A time-honored tradition in Iceland’s culture is soaking in a geothermal pool like Secret Lagoon. Some people claim they have medicinal value. Others seek relief from sore muscles and tension. The children love to splash and play. But the majority of Icelanders go to socialize in the soothing waters and environment. Slakaðu á og njóttu (relax and enjoy).

Hvammsvegur, 845 Flúðir, Iceland

24 Hot Springs at Secret Lagoon on Golden Circle, Iceland

Surrounding the Secret Lagoon is a short boardwalk where you can enjoy a close up of the hot springs named Básahver and Vaðmálahver (pictured here). These boiling cauldrons often exceed 200° Fahrenheit. They are the source for keeping bathers warm all year with a constant water temperature ranging from 100° to 104° Fahrenheit. The property also has a small geyser. Litli Geysir erupts every few minutes.

Hvammsvegur, 845 Flúðir, Iceland

25 Landscape at Secret Lagoon on Golden Circle, Iceland

The Secret Lagoon is located in Flúðir, a small town of less than 800 people. The Litla-Laxá river bubbles past geothermal features as it winds through lush countryside. Walking paths are available near the thermal bath and in town as far as the 520 foot summit of Miðfell hill. This is a scenic place to stretch your legs or commit to a longer hike.

Hvammsvegur, 845 Flúðir, Iceland

26 Þorláksbúð at Skálholt on Golden Circle, Iceland

In 1056, Bishop Ísleifur established his episcopal see at Skálholt. For the next three hundred years, this became the center of Iceland’s Christianity. In 1550, Catholicism was ousted during the Reformation and Bishop Jon Arason was beheaded. Thereafter, it served Lutheran bishops until 1801. The surrounding area was one of Iceland’s largest and wealthiest towns. Today, the Skálholt Cathedral – built in 1963 – stands among the mostly unexcavated ruins. Several relics are on display, including a sarcophagus from 1211. This turf house named Þorláksbúð is a reproduction of how the community’s buildings once appeared.

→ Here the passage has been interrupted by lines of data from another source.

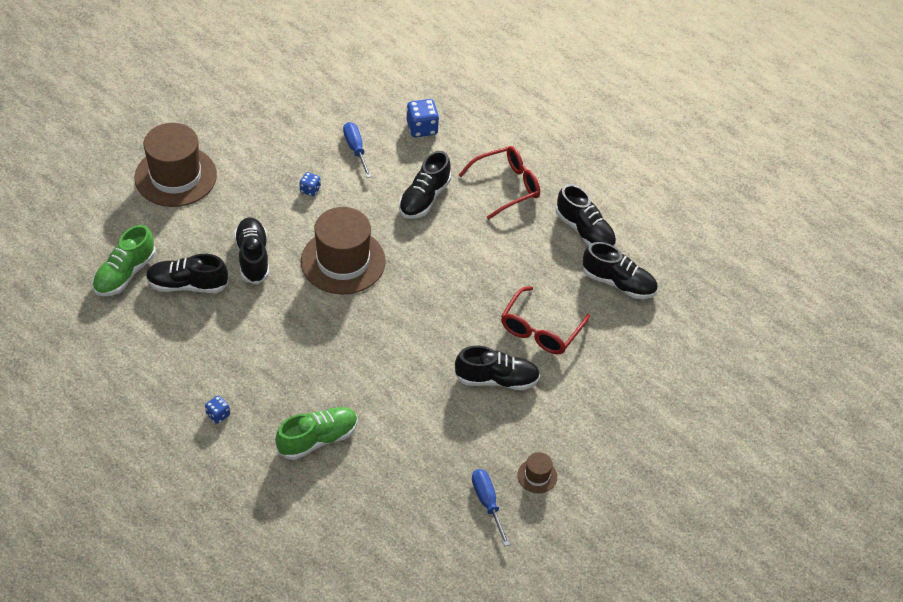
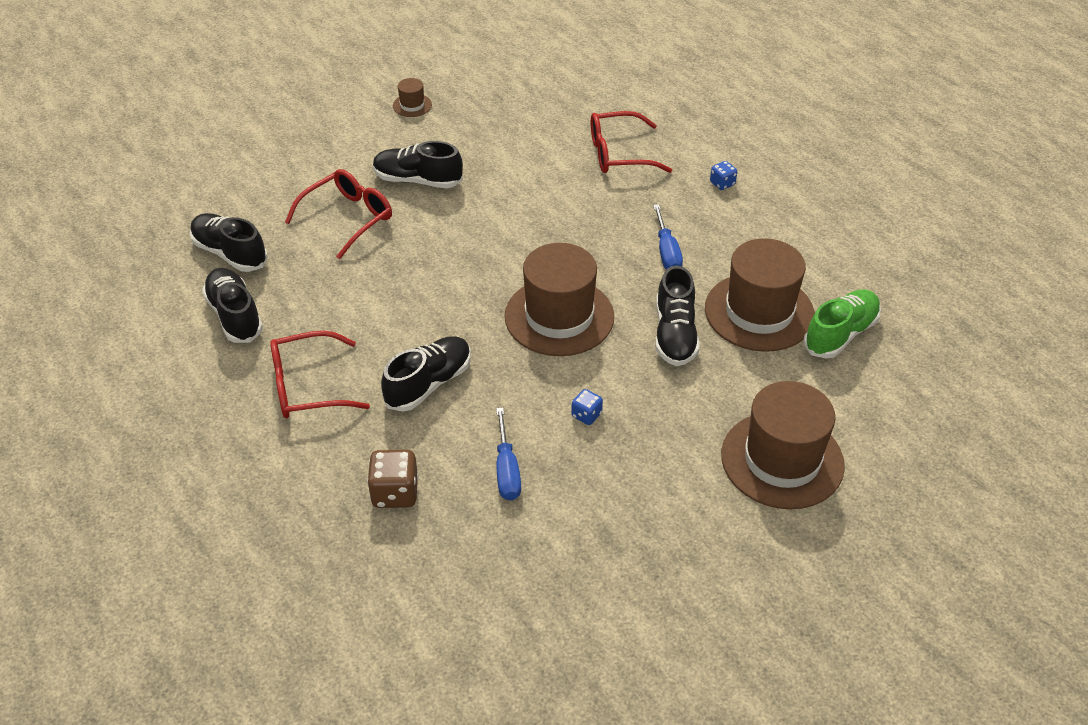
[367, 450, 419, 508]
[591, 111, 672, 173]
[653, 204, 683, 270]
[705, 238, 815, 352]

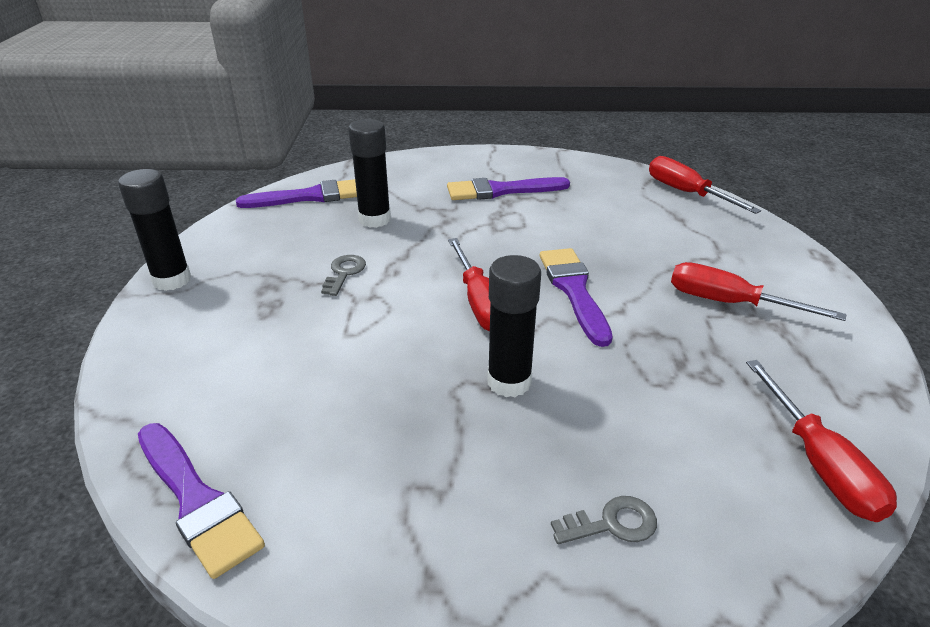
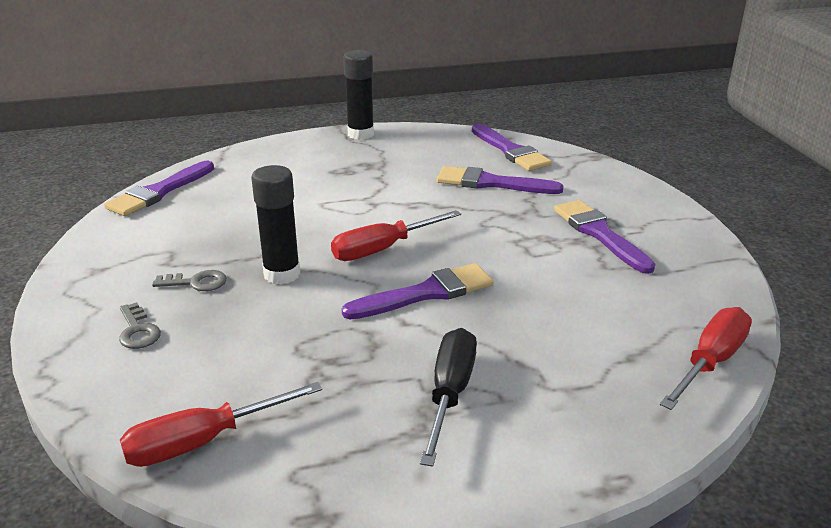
[152, 270, 227, 291]
[420, 328, 477, 467]
[437, 166, 564, 194]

Skálholti, 801 Selfossi, Iceland

27 Kerid Crater Lake on Golden Circle, Iceland

Your last stop on the Golden Circle is Kerið. This cone volcano erupted in 3500 BC. After cooling, the dome collapsed into the empty magna reservoir and then filled with water. The red-rock cavity measures 885 feet across and is 180 feet deep. Kerid is surrounded by 21 square miles of lava fields named Grímsneshraun. This marvelous crater lake is worth the small admission price. Kerið is located less than ten miles north of Selfoss on Highway 35 in the Western Volcanic Zone.